Depression

A Dad with Depression

Stephen writes about his experiences of being a Dad with depression and Klinefelter syndrome and how this has affected his mental health.

13th March 2018, 12.07pm | Written by: Stephen Lewis

All I've ever wanted since I was 15 years old was to be a father. While other boys my age couldn't wait to lose their virginity, I wanted to meet the one I would spend the rest of my life and have a family with.

I spent the next five years waiting for the one, until it dawned on me that maybe I was missing out on something.

Although my attitude towards sex had changed slightly, in the back of my mind was how much I wanted to be a Dad.

In college I did work experience in schools and helped out with the students with learning difficulties and it was doing this that made me feel alive. I'd later go on to mentor a young boy with autism for 3 years and also went to Namibia to build a school, where I also had the opportunity to teach the young children.Stephen.jpg

So it's fair to say having a child was always part of the person I wanted to be and when I eventually met my wife, it was something that we both spoke about from day one and from very early in our relationship we started trying to conceive.

Long story short, we tried for many years to have a baby and eventually we both agreed that we would have to get help. It was at this stage that I knew that If there was going to be a problem then it would with me.

I know that this happens a lot with depression, you get these negative thoughts and feelings going around your mind and you always think that it's 'my fault' or ‘it always happens to me'.

But this time it felt different. As well as always wanting a child, I had always felt different to the boys around me from when I was 12 years old onwards. I never felt like I fitting in and  I was always full of emotions. I had questions about  my own sensitivities and sexuality, about my mental and physical health, but no one else was talking about these things so I hid them away, I hid them from everyone and I just tried to be 'normal'.

I put that mask on when I was 12 years old and even now I struggle to take it off.

But at that time, after years of trying to conceive and getting nowhere, when it came to biting the bullet and going to the doctors I was sure that if there was a problem it would be with me.

And I was right, in 2013 I was diagnosed with Klinefelter syndrome, a genetic disorder that only affects boys and men and although it's found in 1 in 600 men, it’s almost unheard of and rarely diagnosed early.

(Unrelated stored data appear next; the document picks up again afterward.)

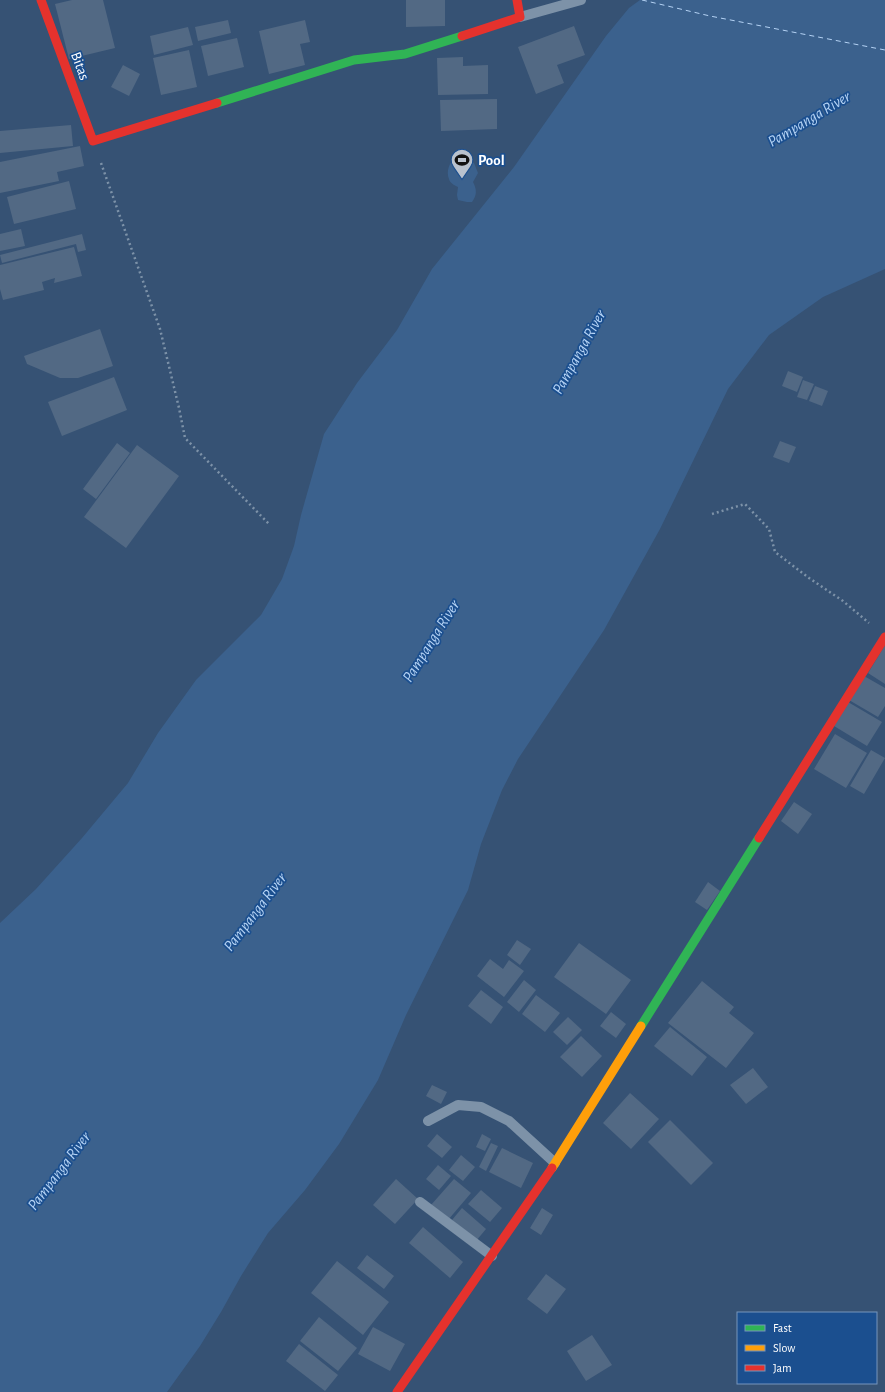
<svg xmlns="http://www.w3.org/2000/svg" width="885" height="1392" font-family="'Alegreya Sans',sans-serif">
<rect width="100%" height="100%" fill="#365274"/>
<g fill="#3b618d">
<polygon points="640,0 885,0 885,269 823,297 769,335 728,389 660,529 604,630 518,759 502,790 481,844 468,890 406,1015 378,1080 339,1144 305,1190 268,1233 241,1276 221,1312 200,1346 167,1392 0,1392 0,923 36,889 82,838 128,783 158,733 196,680 261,615 282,579 294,546 301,515 324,434 357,383 397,330 432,269 514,167 606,36 629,8"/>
<path d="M 466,158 L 474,163 L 478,173 L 473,182 C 477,190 477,195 472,202 L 467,202 L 458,200 L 457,195 L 458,187 C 454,185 450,183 449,179 C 446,172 449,161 456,159 C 459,158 463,159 466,158 Z"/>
</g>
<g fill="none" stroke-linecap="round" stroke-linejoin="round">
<polyline stroke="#b5d3f5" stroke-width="1" stroke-dasharray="5 4" stroke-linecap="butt" points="642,0 710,16 885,50"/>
</g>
<g fill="#526984">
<polygon points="72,0 103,0 115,48 69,59 55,4"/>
<polygon points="406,0 445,0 445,26 406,27"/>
<polygon points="228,20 231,33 198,41 195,27"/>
<polygon points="305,20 310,42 300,44 305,65 269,74 259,31"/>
<polygon points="574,26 585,55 557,65 564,83 536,94 518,47"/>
<polygon points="188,27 193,45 154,55 150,36"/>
<polygon points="237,38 244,67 208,76 201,46"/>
<polygon points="189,50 197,87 161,95 153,58"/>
<polygon points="463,57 463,66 488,65 488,94 438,95 437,58"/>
<polygon points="123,65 140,74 129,96 111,87"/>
<polygon points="497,99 497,129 441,131 440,100"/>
<polygon points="71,125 73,146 0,153 0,131"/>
<polygon points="80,146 84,166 57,172 59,181 0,193 0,162"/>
<polygon points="69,181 76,209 14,224 7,197"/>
<polygon points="21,229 25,246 0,251 0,234"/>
<polygon points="82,234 86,250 78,252 76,244 2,263 0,255"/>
<polygon points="74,247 82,276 54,283 55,278 42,282 44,290 3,300 0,289 0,265"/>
<polygon points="100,329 113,366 78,378 60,378 27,364 24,356"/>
<polygon points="788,371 803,377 797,392 782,386"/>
<polygon points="114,377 127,410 62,436 48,402"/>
<polygon points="803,380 814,384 807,400 797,397"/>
<polygon points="815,386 828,391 822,406 809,401"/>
<polygon points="780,441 796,447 789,463 773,457"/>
<polygon points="117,443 130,453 96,499 83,489"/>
<polygon points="137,445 179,476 126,548 84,517"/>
<polygon points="885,645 885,684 868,673"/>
<polygon points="864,676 885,688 885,706 878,717 849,700"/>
<polygon points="848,702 882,722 867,746 834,726"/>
<polygon points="835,734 867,753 846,788 814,769"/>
<polygon points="871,750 885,758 864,794 850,786"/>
<polygon points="794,802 812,814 798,834 781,821"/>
<polygon points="708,882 720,891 707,910 695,902"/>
<polygon points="517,940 531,949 520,965 507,955"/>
<polygon points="579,943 631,980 606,1014 554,977"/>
<polygon points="490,959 503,969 509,960 524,971 504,997 477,976"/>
<polygon points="524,980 536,990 519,1012 507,1002"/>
<polygon points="702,981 734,1007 729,1013 754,1033 726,1068 668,1023"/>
<polygon points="481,990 503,1007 491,1024 468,1006"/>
<polygon points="536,995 560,1013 545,1032 522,1014"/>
<polygon points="611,1012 626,1024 616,1038 600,1026"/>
<polygon points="568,1017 582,1030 567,1045 553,1032"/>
<polygon points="670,1027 707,1057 692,1076 654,1046"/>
<polygon points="581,1036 602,1056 582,1077 560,1057"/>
<polygon points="753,1068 768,1087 746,1104 730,1085"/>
<polygon points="432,1085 447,1092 441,1104 426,1096"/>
<polygon points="630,1093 659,1119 631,1149 603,1123"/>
<polygon points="670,1120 713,1163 691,1185 648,1142"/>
<polygon points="437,1134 452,1147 442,1158 427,1146"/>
<polygon points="482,1134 491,1139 485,1151 476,1147"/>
<polygon points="491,1143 498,1146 486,1171 479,1167"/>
<polygon points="502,1148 533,1163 521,1188 489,1172"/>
<polygon points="461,1155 475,1167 463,1181 449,1170"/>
<polygon points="438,1165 451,1176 439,1190 426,1179"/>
<polygon points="396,1179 418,1199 395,1224 373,1205"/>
<polygon points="454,1179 471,1193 448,1220 431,1205"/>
<polygon points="481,1190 502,1208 490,1222 468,1204"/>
<polygon points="462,1208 486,1229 476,1241 452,1220"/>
<polygon points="542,1208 553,1215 541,1235 530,1228"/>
<polygon points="423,1227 463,1262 450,1278 409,1243"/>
<polygon points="367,1255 394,1276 384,1289 357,1268"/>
<polygon points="337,1261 389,1302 363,1335 311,1293"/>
<polygon points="546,1274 566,1289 547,1314 527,1299"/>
<polygon points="319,1317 357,1348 338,1371 300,1341"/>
<polygon points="373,1327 405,1344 390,1371 358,1354"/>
<polygon points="592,1335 612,1365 586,1381 567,1351"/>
<polygon points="299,1344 338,1375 325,1391 286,1361"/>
</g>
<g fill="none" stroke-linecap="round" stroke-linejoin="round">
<g stroke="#7d92a8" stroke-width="2.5" stroke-dasharray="2 3" stroke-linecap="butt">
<polyline points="101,163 160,329 179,408 185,438 269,524"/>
<polyline points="712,514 745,504 769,529 775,552 809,578 843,601 869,623"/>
</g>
<g stroke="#7d92a8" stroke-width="10">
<polyline points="520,17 581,0"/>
<polyline points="428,1121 458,1105 481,1107 509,1121 555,1163"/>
<polyline points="420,1202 492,1256"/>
</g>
<g stroke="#30b455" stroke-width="9">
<polyline points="217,103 354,60 405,54 462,36"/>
<polyline points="641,1026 759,838"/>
</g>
<polyline stroke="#ff9f0a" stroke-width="9" points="552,1168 641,1026"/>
<g stroke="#e5322d" stroke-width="9">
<polyline points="41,0 93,141 217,103"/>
<polyline points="462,36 520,17 517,0"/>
<polyline points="759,838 885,637"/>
<polyline points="397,1392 552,1168"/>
</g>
</g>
<defs>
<g id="stadium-pin" transform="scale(1.15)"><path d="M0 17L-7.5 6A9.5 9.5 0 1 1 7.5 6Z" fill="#b9c2ce" stroke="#1b4f8f"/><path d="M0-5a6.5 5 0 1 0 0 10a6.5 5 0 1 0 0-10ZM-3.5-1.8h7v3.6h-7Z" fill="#111"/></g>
</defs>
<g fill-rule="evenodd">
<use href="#stadium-pin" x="462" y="160"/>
</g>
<g text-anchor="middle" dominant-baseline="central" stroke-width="3.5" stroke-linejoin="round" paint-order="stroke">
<g font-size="15" fill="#fff" stroke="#1b4f8f">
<text transform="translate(80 66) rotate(70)">Bitas</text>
</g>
<g font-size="15" font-weight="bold" fill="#fff" stroke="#1b4f8f" text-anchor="start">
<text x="478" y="160">Pool</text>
</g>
<g font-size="16" font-style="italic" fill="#b5d3f5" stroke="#1b4f8f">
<text transform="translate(809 119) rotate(-31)">Pampanga River</text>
<text transform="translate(579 352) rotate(-61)">Pampanga River</text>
<text transform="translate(431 641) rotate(-58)">Pampanga River</text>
<text transform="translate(255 912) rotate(-53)">Pampanga River</text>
<text transform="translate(59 1171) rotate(-53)">Pampanga River</text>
</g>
</g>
<rect x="737" y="1312" width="140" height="72" fill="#1b4f8f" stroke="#7695bc"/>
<rect x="745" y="1325" width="20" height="6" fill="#30b455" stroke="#7695bc"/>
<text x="773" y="1332" font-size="12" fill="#ffffff">Fast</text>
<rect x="745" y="1345" width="20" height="6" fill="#ff9f0a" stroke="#7695bc"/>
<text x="773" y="1352" font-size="12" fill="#ffffff">Slow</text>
<rect x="745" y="1365" width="20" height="6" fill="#e5322d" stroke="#7695bc"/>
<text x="773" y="1372" font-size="12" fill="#ffffff">Jam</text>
</svg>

Klienfelter syndrome (KS) symptoms include infertility in almost all men with KS.

This was no different for me and after wanting a child as far back as I can remember, I was suddenly being told that I would never be able to biologically father a child.

I was devastated, was/is the wrong word because I remain devastated but when I heard from the doctor all I wanted to do was kill myself.

I tried and I failed.

And I was lucky I failed because, we were lucky enough to be offered IVF and a donor and within 6 months of my diagnosis, my wife was pregnant.

We welcomed our son into the world and now three years on he is the most fantastic little boy, who's full of life and very happy.

These voices are there every minute of every day and honestly I'm exhausted by them, but I've still got to work, I've still got to look after my son.

I love my son with all my heart and I would die for him, he is my son and I am his father. I know that.

But it's so very hard having Klienfelter syndrome and depression. Like probably every other kid out there, sometimes my son doesn't listen to me, not just once but a few times a day. And although I know this is just life, that is where depression waits for me, that is where depression fills my head with “He'd listen if you were his real Dad” or the voice that tells me I'm not good enough.

There's a voice that says he'd be better off if I was dead and a voice that says I should run away.

These voices are there every minute of every day and honestly I'm exhausted by them, but I've still got to work, I've still got to look after my son.

I keep thinking that I can't cope. There's so many innocent comments from people like “He doesn't look like you” that catch me off guard and break my heart and leave me devastated but on the outside I smile and say “lucky him!”

I grieve for the child that never was, for the part of me that although I feel I lost, was actually never there.

And yet every day I get out of bed.

Every day my son smiles and calls me daddy.

Every day he cwtches me like he never wants to let me go.

My mind is still angry, tired and confused

But when I see my son, my heart smiles.